Applications with significant global state tend to exhibit specific symptoms of low software quality. They tend to encourage “defect whack-a-mole” wherein fixing one bug just creates another one. This happens because developers can only address production issues through trial and error, reasoning having gone out the window.
Source Control Commit Hot Spots
Go take a look through a codebase’s commit history. While there, look for something specific. Do you see clustering around certain files or modules as hot spots? You can easily quantify this and even plot a distribution graph of how frequently developers touch which files.
In codebases with a relatively even and low distribution, you tend to see good software quality as measured by outcome. This happens because these codebases abide by something known as the open/closed principle. This principle offers the wisdom that you should design source code elements to be closed for modification, but open for extension.
If that sounds curious to you, think of it this way. Modifying existing code represents a relatively violent operation on a codebase compared to adding new code. Modifying existing code runs the risk of breaking dependent code. Adding code carries no such risk. So the open/closed principle steers you toward adding frequently, but touching existing stuff as infrequently as possible.
Contrast this with a codebase that has commit hot spots. This means people modify the code in question a lot. Do enough assessments, and you’ll start to accurately perceive these hot spots as defect factories. Luckily, you can steer your way toward better situations by modifying the design to eliminate these hot spots.

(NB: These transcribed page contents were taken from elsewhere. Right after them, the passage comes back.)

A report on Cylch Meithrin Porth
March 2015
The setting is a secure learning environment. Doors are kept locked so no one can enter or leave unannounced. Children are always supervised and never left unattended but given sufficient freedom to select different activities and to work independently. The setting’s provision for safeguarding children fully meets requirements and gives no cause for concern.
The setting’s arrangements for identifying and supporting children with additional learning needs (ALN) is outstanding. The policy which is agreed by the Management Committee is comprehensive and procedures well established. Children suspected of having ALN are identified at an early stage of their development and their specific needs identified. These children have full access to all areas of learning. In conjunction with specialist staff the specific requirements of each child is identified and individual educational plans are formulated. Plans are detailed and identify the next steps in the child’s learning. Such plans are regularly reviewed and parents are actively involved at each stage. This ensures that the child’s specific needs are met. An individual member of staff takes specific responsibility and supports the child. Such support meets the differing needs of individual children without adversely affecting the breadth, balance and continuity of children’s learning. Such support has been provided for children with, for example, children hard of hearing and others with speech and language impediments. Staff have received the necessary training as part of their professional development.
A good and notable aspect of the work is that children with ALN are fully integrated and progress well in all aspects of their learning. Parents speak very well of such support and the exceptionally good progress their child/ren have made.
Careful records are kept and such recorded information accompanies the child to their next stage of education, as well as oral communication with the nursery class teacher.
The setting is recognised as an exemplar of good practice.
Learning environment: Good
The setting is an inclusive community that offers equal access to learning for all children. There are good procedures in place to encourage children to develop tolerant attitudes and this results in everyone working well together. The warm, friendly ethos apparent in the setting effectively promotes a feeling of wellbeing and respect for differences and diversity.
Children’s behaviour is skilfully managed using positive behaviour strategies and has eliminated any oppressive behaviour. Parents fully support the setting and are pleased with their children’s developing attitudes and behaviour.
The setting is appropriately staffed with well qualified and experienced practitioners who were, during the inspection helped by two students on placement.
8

Reasoning about Software Quality
I’ve offered a series of ways to gain empirical insight into your expected software quality. With all of these, you can easily quantify across entire codebases. You can then compare that quantification with other codebases and observe differences in outcomes that matter to the business. I submit that this beats scanning through source files and saying things like “this guy didn’t even know how to implement a hash code on his object!”
But I think you should take more away than a handful of application-wide metrics. You should take away a preference for statistical and empirical consideration. Figure out how to quantify trends you observe and form hypotheses about how they impact code quality. Then do your best to measure them in terms of outcomes with the application. We lack a laboratory and we lack non-proprietary data. But that doesn’t stop us from taking the lessons of the scientific method and applying them as best we can.